Abstract
The increasing availability of open statistical data resources is providing novel opportunities for research and citizen science. Efficient algorithmic tools are needed to realize the full potential of the new information resources. We introduce the eurostat R package that provides a collection of custom tools for the Eurostat open data service, including functions to query, download, manipulate, and visualize these data sets in a smooth, automated and reproducible manner. The online documentation provides detailed examples on the analysis of these spatio-temporal data collections. This work provides substantial improvements over the previously available tools, and has been extensively tested by an active user community. The eurostat R package contributes to the growing open source ecosystem dedicated to reproducible research in computational social science and digital humanities.Eurostat, the statistical office of the European Union, provides a rich collection of data through its open data service1, including thousands of data sets on European demography, economics, health, infrastructure, traffic and other topics. The statistics are often available with fine geographical resolution and include time series spanning over several years or decades.

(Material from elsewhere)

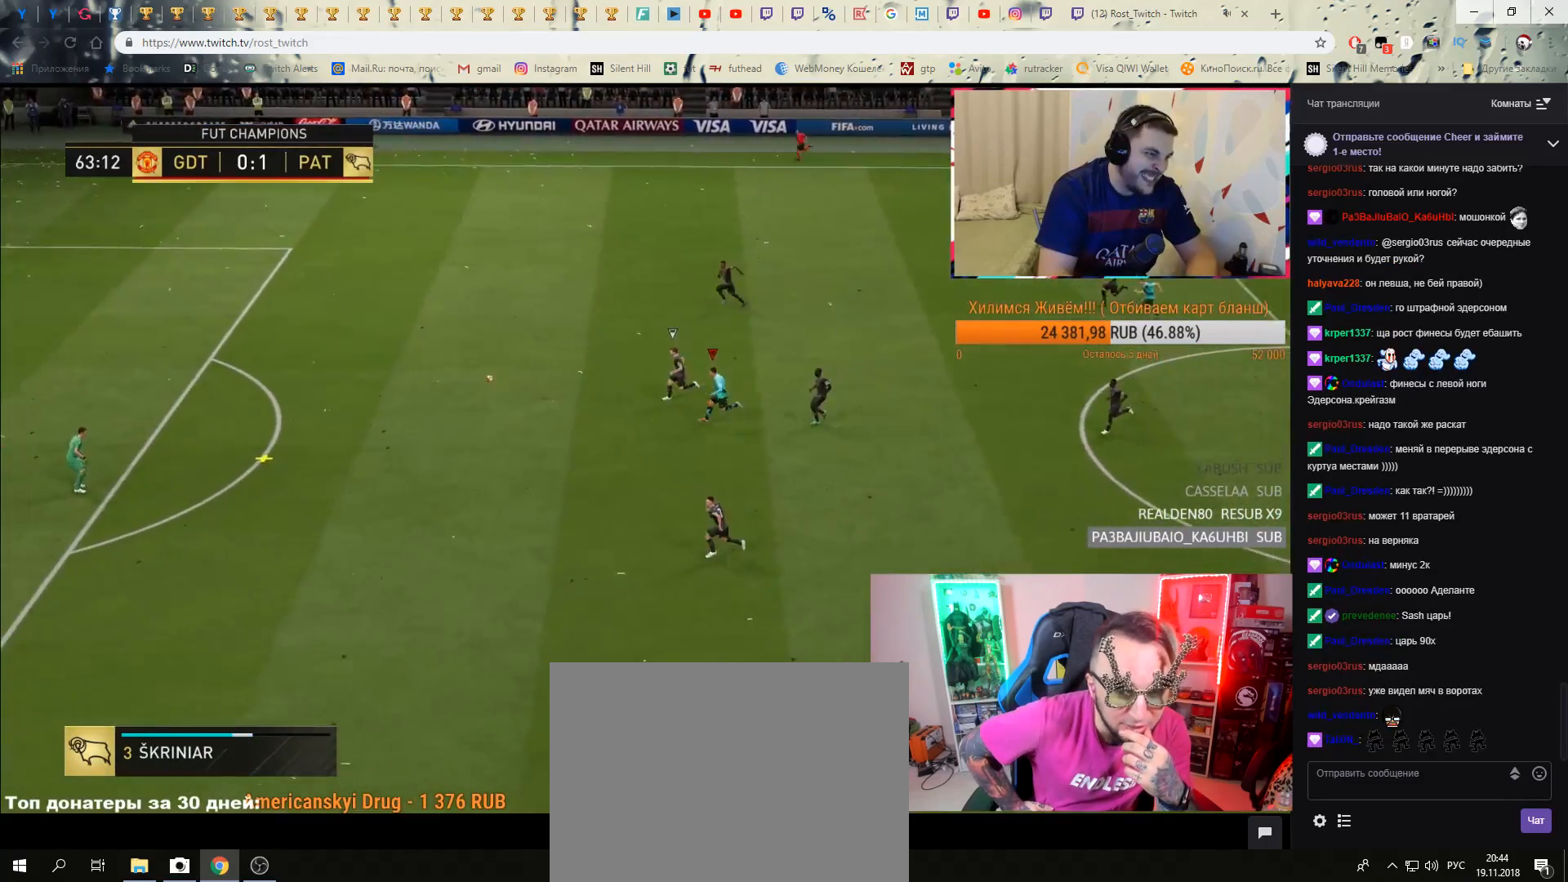
{"buttons": ["R2"], "right_stick": "center", "events": []}
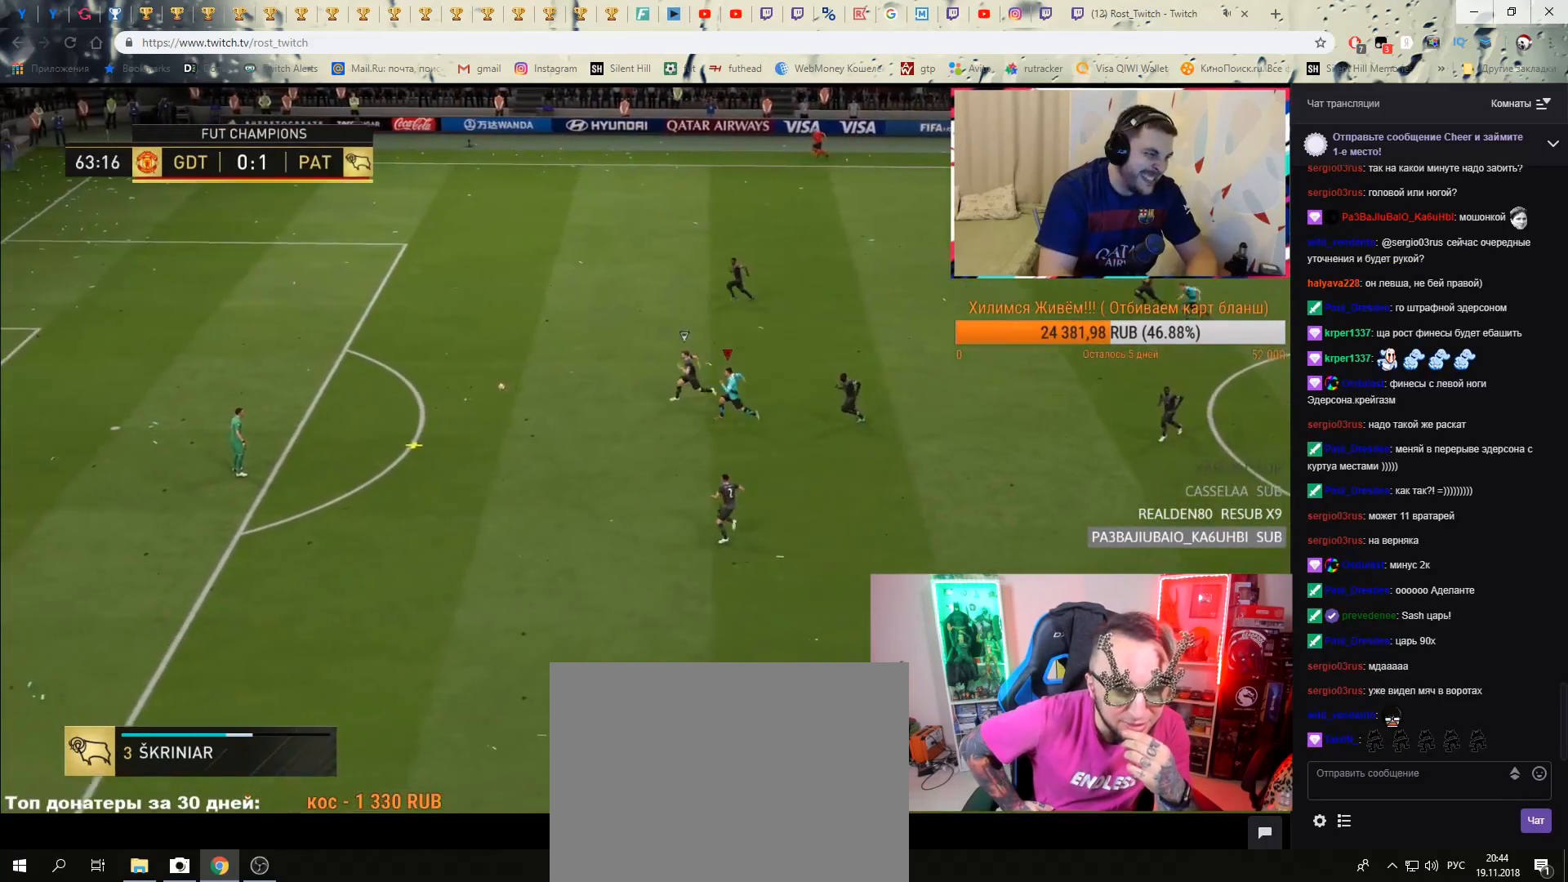
{"buttons": ["R2"], "right_stick": "center", "events": []}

Availability of algorithmic tools to access and analyse open data collections can greatly benefit reproducible research (Gandrud 2013; Boettiger et al. 2015), as complete analytical workflows spanning from raw data to final publications can be made fully replicable and transparent. Dedicated software packages help to simplify, standardize, and automate analysis workflows, greatly facilitating reproducibility, code sharing, and efficient data analytics. The code for data retrieval need to be customized to specific data sources to accommodate variations in raw data formats, access details, and typical use cases so that the end users can avoid repetitive programming tasks and save time. A number of packages for governmental and other sources have been designed to meet these demands, including packages for the Food and Agricultural Organization (FAO) of the United Nations (FAOSTAT; Kao, Gesmann, and Gheri (2015)), World Bank (WDI; Arel-Bundock (2013)), national statistics authorities (pxweb; Magnusson, Lahti, and Hansson (2014)), Open Street Map (osmar; Eugster and Schlesinger (2012)) and many other sources.
A dedicated R package for the Eurostat open data has been missing. The eurostat package fills this gap. It expands the capabilities of our earlier statfi (Lahti, Parkkinen, and Lehtomäki 2013) and smarterpoland (Biecek 2015) packages. Since its first CRAN release in 2014, the eurostat package has been developed by several active contributors based on frequent feedback from the user community. We are now reporting mature version that has been improved and tested by multiple users, and applied in several case studies by us and others (Kenett and Shmueli 2016). The Eurostat database has three services for programmatic data access: a bulk download, json/unicode, and SDMX web service; we provide targeted methods for the first two in the eurostat package; generic tools for the SDMX format are available via the rsdmx package (Blondel 2017). The bulk download provides single files, which is convenient and fast for retrieving major parts of data. More light-weight json methods allow data subsetting before download and may be preferred in more specific retrieval tasks but the query size is limited to 50 categories. Finally, the package can be used to download custom administrative boundaries by EuroGeographics© that allow seamless visualization of the data on the European map.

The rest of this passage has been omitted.